JPモルガン、ビットコインと金のインフレヘッジ需要が弱まる
JH Kim
概要
- JPモルガンは、ビットコイン(BTC)と金に対するインフレヘッジ需要が全般に弱まっていると診断した。
- BTC現物ETFと金ETFでは最近、資金の純流出と機関投資家のポジション縮小が続き、両資産の資金流入モメンタム低下が表れていると説明した。
- JPモルガンは、2026年後半の暗号資産市場の反発に向け、デジタル資産保有企業の配当原資を巡る不確実性の解消と、米国のクラリティ法案(CLARITY)可決が重要な触媒になり得ると分析した。
期間別予測トレンドレポート


JPモルガンは、ビットコイン(BTC)と金に対するインフレヘッジ需要が全般に弱まっているとの見方を示した。

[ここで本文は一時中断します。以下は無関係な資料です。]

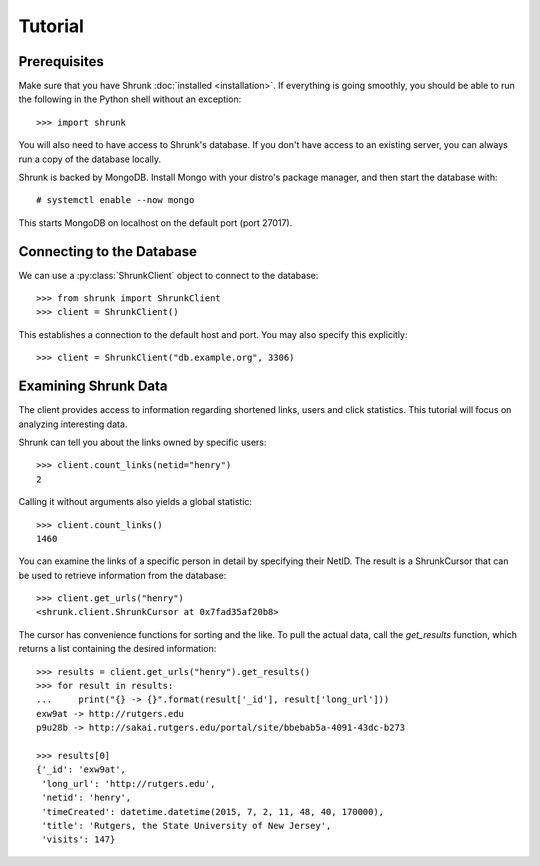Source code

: Tutorial
========

Prerequisites
-------------
Make sure that you have Shrunk :doc:`installed <installation>`. If everything is
going smoothly, you should be able to run the following in the Python shell
without an exception::

    >>> import shrunk

You will also need to have access to Shrunk's database. If you don't have access
to an existing server, you can always run a copy of the database locally.

Shrunk is backed by MongoDB. Install Mongo with your distro's package manager, and
then start the database with:

.. parsed-literal::

    \# systemctl enable --now mongo

This starts MongoDB on localhost on the default port (port 27017).

Connecting to the Database
--------------------------
We can use a :py:class:`ShrunkClient` object to connect to the database::

    >>> from shrunk import ShrunkClient
    >>> client = ShrunkClient()

This establishes a connection to the default host and port. You may also specify
this explicitly::

    >>> client = ShrunkClient("db.example.org", 3306)

Examining Shrunk Data
---------------------
The client provides access to information regarding shortened links, users and
click statistics. This tutorial will focus on analyzing interesting data.

Shrunk can tell you about the links owned by specific users::

    >>> client.count_links(netid="henry")
    2

Calling it without arguments also yields a global statistic::

    >>> client.count_links()
    1460

You can examine the links of a specific person in detail by specifying their
NetID. The result is a ShrunkCursor that can be used to retrieve information
from the database::

    >>> client.get_urls("henry")
    <shrunk.client.ShrunkCursor at 0x7fad35af20b8>

The cursor has convenience functions for sorting and the like. To pull the
actual data, call the `get_results` function, which returns a list containing
the desired information::

    >>> results = client.get_urls("henry").get_results()
    >>> for result in results:
    ...     print("{} -> {}".format(result['_id'], result['long_url']))
    exw9at -> http://rutgers.edu
    p9u28b -> http://sakai.rutgers.edu/portal/site/bbebab5a-4091-43dc-b273

    >>> results[0]
    {'_id': 'exw9at',
     'long_url': 'http://rutgers.edu',
     'netid': 'henry',
     'timeCreated': datetime.datetime(2015, 7, 2, 11, 48, 40, 170000),
     'title': 'Rutgers, the State University of New Jersey',
     'visits': 147}

.. seealso::

    The official API documentation for :doc:`api/client`.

暗号資産専門メディアのザ・ブロックが6月11日に伝えた。JPモルガンは、金ETFで資金流出がみられたのに続き、BTC現物ETFも直近4週間連続で純流出を記録していると分析した。
先物市場でも、機関投資家によるBTCと金のポジション縮小が続いているという。
JPモルガンは、地政学的な不確実性やインフレ懸念、政府債務の増加、ドル安観測を背景に流入していたBTCと金の買いが、このところ鈍っていると指摘した。
特に、インフレヘッジ資産としての投資需要が以前より弱まり、両資産とも資金流入モメンタムが低下していると説明した。
もっとも、JPモルガンは暗号資産市場の中長期見通しを全面的に悲観しているわけではない。
2026年後半の暗号資産市場の反発には、デジタル資産保有企業の配当原資を巡る不確実性の解消と、米デジタル資産規制法案のクラリティ法案(CLARITY)の成立が重要な材料になり得ると分析した。
BTC現物ETFからの資金流出と機関投資家の需要鈍化が続くなか、規制環境の変化と機関資金の流れが今後の相場方向を左右する重要な変数として意識されている。